Per Osho Dio non è un’entità esterna all’individuo, bensì è situato dentro ogni uomo che deve solo cercarlo, attraverso la meditazione e lo sviluppo della propria consapevolezza, per divenire esso stesso un Dio. Ne consegue che solo l’individuo è responsabile di se stesso, per cui non serve pregare entità separate mentre conta solo il lavorare su se stessi. Per Omraam invece Dio è il Creatore, un’entità esterna e separata dall’uomo, da pregare, da adorare e a cui rivolgersi per ottenere la sua stessa perfezione, secondo la legge delle corrispondenze. In ogni caso, al di là delle due diversissime culture spirituali, l’obiettivo è lo stesso, e cioè: Dio. Cambiano solo il concetto e i mezzi per raggiungerlo. Questa diversità concettuale e di mezzi, implica che col primo, l’individuo si responsabilizza di più, col secondo avviene invece una sorta di deresponsabilizzazione della persona, per cui, in fondo, tutto ciò che le accade non è totalmente colpa sua ma un volere divino, un destino, a cui non si può opporre totalmente, se non con una ferma forza della volontà e della consapevolezza. Questo quasi fatalismo, cambia la prospettiva con cui l’individuo si pone nei confronti del mondo. L’inevitabile predestinazione secondo cui tutto è già scritto, destino o Divina Provvidenza che sia, induce le persone ad adottare un atteggiamento passivo nei confronti degli eventi. E poi, secondo quale criterio l’intelligenza Cosmica predestinerebbe gli individui?
Omraam è un credente, un religioso diverso dal concetto che invece Osho ha di religione, e di conseguenza parla di Paradiso, di Purgatorio, di Inferno, di Angeli e di Diavoli. La sua visione è vincolata alla morale giudaico-cristiana, da cui si distacca solamente riguardo alla credenza nella reincarnazione. L’insegnamento di Osho invece non è assolutamente assoggettato a nessun credo e a nessun compromesso, quindi è più vasto, libero ed estremo, e per ciò fortemente rivoluzionario. L’ampiezza e la libertà del suo pensiero lo porta inevitabilmente a scontrarsi con ogni istituzione e ogni credo che non siano esenti da ipocrisie e falsità. Falsità che egli scorge facilmente e inesorabilmente, ovunque si annidino, grazie alla totale libertà di discernimento, al suo essere assolutamente uno spirito libero e alla sua chiarezza mentale.

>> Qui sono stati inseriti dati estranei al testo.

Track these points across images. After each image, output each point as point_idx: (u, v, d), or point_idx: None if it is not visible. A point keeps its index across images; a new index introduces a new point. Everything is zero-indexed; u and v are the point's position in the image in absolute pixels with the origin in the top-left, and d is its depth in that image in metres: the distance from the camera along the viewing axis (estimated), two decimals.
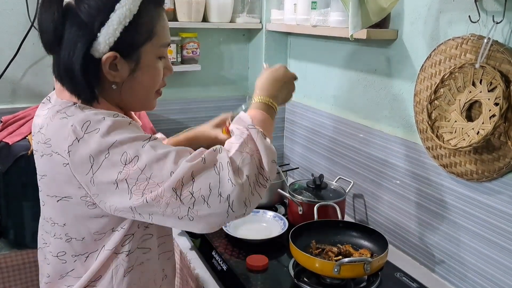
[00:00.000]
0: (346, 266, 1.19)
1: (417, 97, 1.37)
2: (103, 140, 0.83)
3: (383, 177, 1.57)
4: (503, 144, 1.13)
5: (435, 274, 1.41)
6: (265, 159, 0.87)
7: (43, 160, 0.92)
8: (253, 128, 0.90)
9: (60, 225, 0.95)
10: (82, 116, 0.86)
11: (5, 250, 1.58)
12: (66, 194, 0.90)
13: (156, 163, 0.83)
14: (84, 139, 0.83)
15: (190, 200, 0.81)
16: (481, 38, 1.16)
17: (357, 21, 1.26)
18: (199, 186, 0.81)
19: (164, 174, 0.82)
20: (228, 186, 0.81)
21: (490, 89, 1.13)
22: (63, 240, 0.95)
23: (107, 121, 0.85)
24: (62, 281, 1.00)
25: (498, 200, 1.19)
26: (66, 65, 0.89)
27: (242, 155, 0.85)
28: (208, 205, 0.81)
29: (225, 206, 0.81)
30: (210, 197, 0.81)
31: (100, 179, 0.84)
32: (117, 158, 0.83)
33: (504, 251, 1.19)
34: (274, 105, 1.03)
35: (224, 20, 2.04)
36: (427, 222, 1.42)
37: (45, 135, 0.90)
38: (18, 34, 1.80)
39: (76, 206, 0.90)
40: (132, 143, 0.84)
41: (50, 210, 0.96)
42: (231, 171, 0.82)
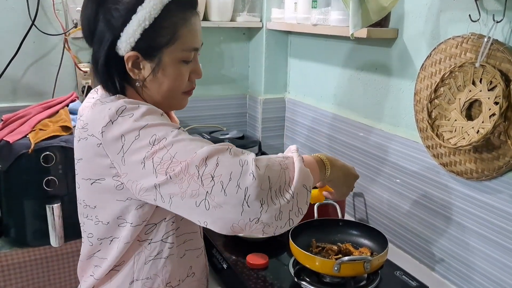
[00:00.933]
0: (346, 264, 1.20)
1: (417, 96, 1.37)
2: (135, 123, 0.88)
3: (383, 175, 1.58)
4: (503, 143, 1.13)
5: (434, 273, 1.41)
6: (296, 178, 0.86)
7: (80, 144, 0.97)
8: (297, 154, 0.92)
9: (92, 207, 1.01)
10: (119, 102, 0.91)
11: (6, 248, 1.59)
12: (99, 175, 0.95)
13: (182, 144, 0.86)
14: (117, 121, 0.89)
15: (209, 182, 0.82)
16: (481, 37, 1.16)
17: (357, 20, 1.26)
18: (221, 172, 0.82)
19: (189, 153, 0.84)
20: (249, 179, 0.81)
21: (490, 88, 1.13)
22: (93, 222, 1.02)
23: (142, 108, 0.90)
24: (90, 260, 1.07)
25: (497, 199, 1.19)
26: (94, 57, 0.97)
27: (271, 161, 0.87)
28: (225, 193, 0.81)
29: (241, 198, 0.81)
30: (229, 184, 0.81)
31: (130, 159, 0.88)
32: (146, 139, 0.86)
33: (503, 249, 1.19)
34: (328, 170, 1.03)
35: (224, 19, 2.04)
36: (427, 221, 1.42)
37: (83, 121, 0.96)
38: (19, 33, 1.80)
39: (106, 187, 0.95)
40: (162, 127, 0.88)
41: (84, 193, 1.02)
42: (255, 166, 0.83)
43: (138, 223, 0.98)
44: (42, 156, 1.50)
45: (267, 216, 0.84)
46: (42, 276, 1.63)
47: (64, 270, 1.64)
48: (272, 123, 2.20)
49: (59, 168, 1.52)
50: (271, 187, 0.84)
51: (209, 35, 2.13)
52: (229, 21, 2.07)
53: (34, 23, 1.80)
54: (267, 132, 2.20)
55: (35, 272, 1.63)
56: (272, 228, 0.85)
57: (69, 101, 1.75)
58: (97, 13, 0.94)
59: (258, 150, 2.04)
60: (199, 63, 1.05)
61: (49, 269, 1.63)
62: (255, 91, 2.23)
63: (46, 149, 1.51)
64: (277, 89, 2.18)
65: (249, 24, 2.10)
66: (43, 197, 1.53)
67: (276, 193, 0.84)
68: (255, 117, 2.23)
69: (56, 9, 1.84)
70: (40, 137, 1.52)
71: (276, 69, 2.15)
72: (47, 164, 1.51)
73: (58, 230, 1.55)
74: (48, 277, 1.64)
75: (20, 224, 1.58)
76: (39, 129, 1.57)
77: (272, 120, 2.19)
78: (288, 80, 2.18)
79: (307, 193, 0.88)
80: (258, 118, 2.20)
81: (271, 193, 0.83)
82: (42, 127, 1.59)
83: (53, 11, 1.83)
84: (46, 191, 1.53)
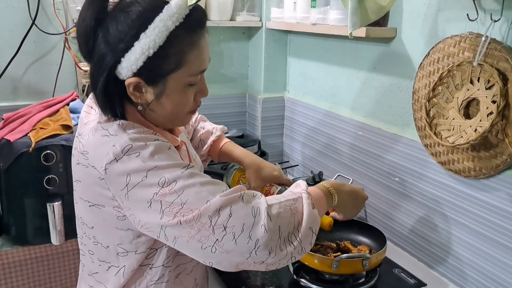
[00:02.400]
0: (344, 262, 1.21)
1: (416, 94, 1.38)
2: (143, 164, 0.84)
3: (382, 174, 1.59)
4: (500, 142, 1.14)
5: (433, 270, 1.42)
6: (304, 223, 0.87)
7: (78, 167, 0.93)
8: (306, 193, 0.91)
9: (89, 226, 0.97)
10: (125, 139, 0.86)
11: (6, 247, 1.59)
12: (99, 202, 0.91)
13: (193, 190, 0.83)
14: (122, 160, 0.84)
15: (221, 232, 0.81)
16: (479, 36, 1.17)
17: (355, 20, 1.27)
18: (234, 223, 0.81)
19: (201, 201, 0.82)
20: (261, 231, 0.81)
21: (487, 87, 1.14)
22: (91, 242, 0.98)
23: (150, 147, 0.86)
24: (87, 279, 1.03)
25: (495, 197, 1.20)
26: (92, 78, 0.90)
27: (283, 208, 0.86)
28: (235, 242, 0.81)
29: (251, 248, 0.82)
30: (241, 236, 0.81)
31: (135, 197, 0.84)
32: (154, 180, 0.83)
33: (501, 247, 1.20)
34: (335, 199, 1.03)
35: (224, 18, 2.05)
36: (425, 218, 1.43)
37: (84, 146, 0.91)
38: (19, 32, 1.81)
39: (106, 214, 0.91)
40: (171, 169, 0.85)
41: (82, 211, 0.98)
42: (267, 218, 0.82)
43: (143, 251, 0.95)
44: (43, 154, 1.51)
45: (273, 260, 0.85)
46: (43, 274, 1.64)
47: (65, 268, 1.65)
48: (271, 122, 2.21)
49: (59, 166, 1.53)
50: (281, 236, 0.84)
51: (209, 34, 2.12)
52: (229, 20, 2.07)
53: (35, 23, 1.81)
54: (267, 131, 2.21)
55: (36, 270, 1.63)
56: (274, 266, 0.87)
57: (69, 100, 1.76)
58: (96, 31, 0.86)
59: (258, 149, 2.04)
60: (205, 82, 1.00)
61: (50, 267, 1.64)
62: (254, 90, 2.24)
63: (47, 147, 1.52)
64: (276, 88, 2.19)
65: (249, 24, 2.11)
66: (43, 196, 1.54)
67: (284, 240, 0.85)
68: (255, 116, 2.23)
69: (56, 8, 1.84)
70: (41, 136, 1.53)
71: (275, 68, 2.16)
72: (48, 163, 1.52)
73: (58, 228, 1.56)
74: (49, 275, 1.65)
75: (21, 223, 1.59)
76: (40, 128, 1.58)
77: (271, 119, 2.20)
78: (288, 79, 2.18)
79: (312, 236, 0.89)
80: (257, 117, 2.20)
81: (280, 241, 0.84)
82: (42, 126, 1.59)
83: (54, 10, 1.84)
84: (46, 189, 1.54)
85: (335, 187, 1.04)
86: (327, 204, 1.01)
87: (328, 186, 1.03)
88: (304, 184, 0.96)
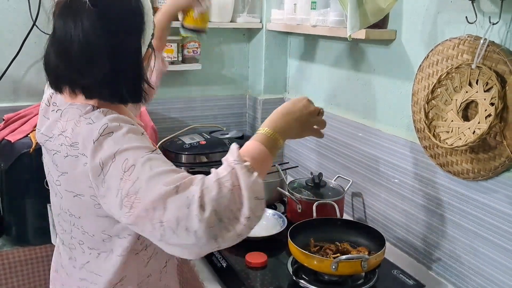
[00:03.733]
0: (343, 263, 1.21)
1: (415, 96, 1.39)
2: (114, 145, 0.86)
3: (382, 175, 1.59)
4: (498, 144, 1.15)
5: (431, 272, 1.43)
6: (246, 195, 0.82)
7: (67, 160, 0.93)
8: (238, 164, 0.85)
9: (76, 217, 0.98)
10: (103, 121, 0.89)
11: (7, 247, 1.60)
12: (79, 191, 0.93)
13: (145, 177, 0.82)
14: (99, 141, 0.87)
15: (160, 227, 0.80)
16: (477, 39, 1.17)
17: (355, 22, 1.27)
18: (168, 217, 0.79)
19: (148, 192, 0.81)
20: (195, 222, 0.78)
21: (486, 89, 1.14)
22: (80, 232, 1.00)
23: (124, 128, 0.89)
24: (78, 273, 1.04)
25: (494, 198, 1.21)
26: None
27: (219, 189, 0.81)
28: (177, 236, 0.80)
29: (193, 240, 0.79)
30: (178, 229, 0.79)
31: (107, 183, 0.86)
32: (119, 163, 0.84)
33: (499, 249, 1.20)
34: (277, 138, 0.98)
35: (224, 19, 2.05)
36: (425, 220, 1.44)
37: (70, 139, 0.92)
38: (20, 33, 1.82)
39: (86, 204, 0.94)
40: (135, 151, 0.86)
41: (68, 203, 0.99)
42: (198, 207, 0.78)
43: (124, 236, 0.96)
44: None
45: (228, 242, 0.82)
46: (43, 274, 1.65)
47: None
48: None
49: None
50: (222, 219, 0.80)
51: (209, 36, 2.14)
52: (229, 22, 2.08)
53: (36, 24, 1.82)
54: None
55: (37, 270, 1.64)
56: (235, 242, 0.84)
57: None
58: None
59: None
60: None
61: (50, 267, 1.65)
62: (254, 91, 2.25)
63: None
64: (276, 89, 2.20)
65: (249, 25, 2.12)
66: (44, 196, 1.54)
67: (229, 221, 0.81)
68: (255, 117, 2.24)
69: None
70: None
71: (275, 69, 2.17)
72: None
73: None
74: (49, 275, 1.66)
75: (21, 223, 1.59)
76: None
77: None
78: (288, 81, 2.19)
79: (261, 203, 0.85)
80: (257, 118, 2.21)
81: (223, 224, 0.80)
82: None
83: None
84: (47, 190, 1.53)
85: (275, 127, 0.99)
86: (271, 152, 0.96)
87: (268, 132, 0.98)
88: (234, 150, 0.89)
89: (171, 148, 1.94)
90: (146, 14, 0.96)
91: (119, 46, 0.92)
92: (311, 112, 1.07)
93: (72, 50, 0.90)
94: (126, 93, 0.95)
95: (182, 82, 2.15)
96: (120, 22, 0.93)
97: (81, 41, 0.89)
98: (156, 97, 2.08)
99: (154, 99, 2.05)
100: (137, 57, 0.96)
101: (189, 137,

Io credo che anche Omraam sia un saggio, e anche se il suo insegnamento è meno estremo e impartito da una visuale più ristretta rispetto a quello di Osho perché influenzato dalla religione giudaico-cristiana, è comunque da considerare, dato che induce all’amore, al bene e alla pace. Egli, di cultura e morale cristiana, parla col linguaggio dei cristiani, facendosi anche ascoltare e capire da quelli più integralisti, laddove Osho, invece, da quest’ultimi è stato frainteso, perseguitato e in definitiva assassinato. E non credo che si possa parlare di furbizia da parte di Omraam e di ingenuità di Osho. Quando si è nello stato di illuminato, di saggio, non c’è calcolo o astuzia (che già Omraam stesso qualifica come non virtù); ma c’è soltanto spontaneità pura che si manifesta a partire da ciò che si è per formazione, per cultura e per educazione.
Omraam si è formato all’interno della morale giudaico-cristiana, Osho invece, fin da bambino, si è formato nella più assoluta libertà di spirito. Infatti, visse con i nonni materni che non gl’imposero assolutamente nulla, lasciandolo totalmente libero di agire e di pensare secondo la sua più autentica natura, specie nell’età più importante per la formazione di un carattere: l’infanzia.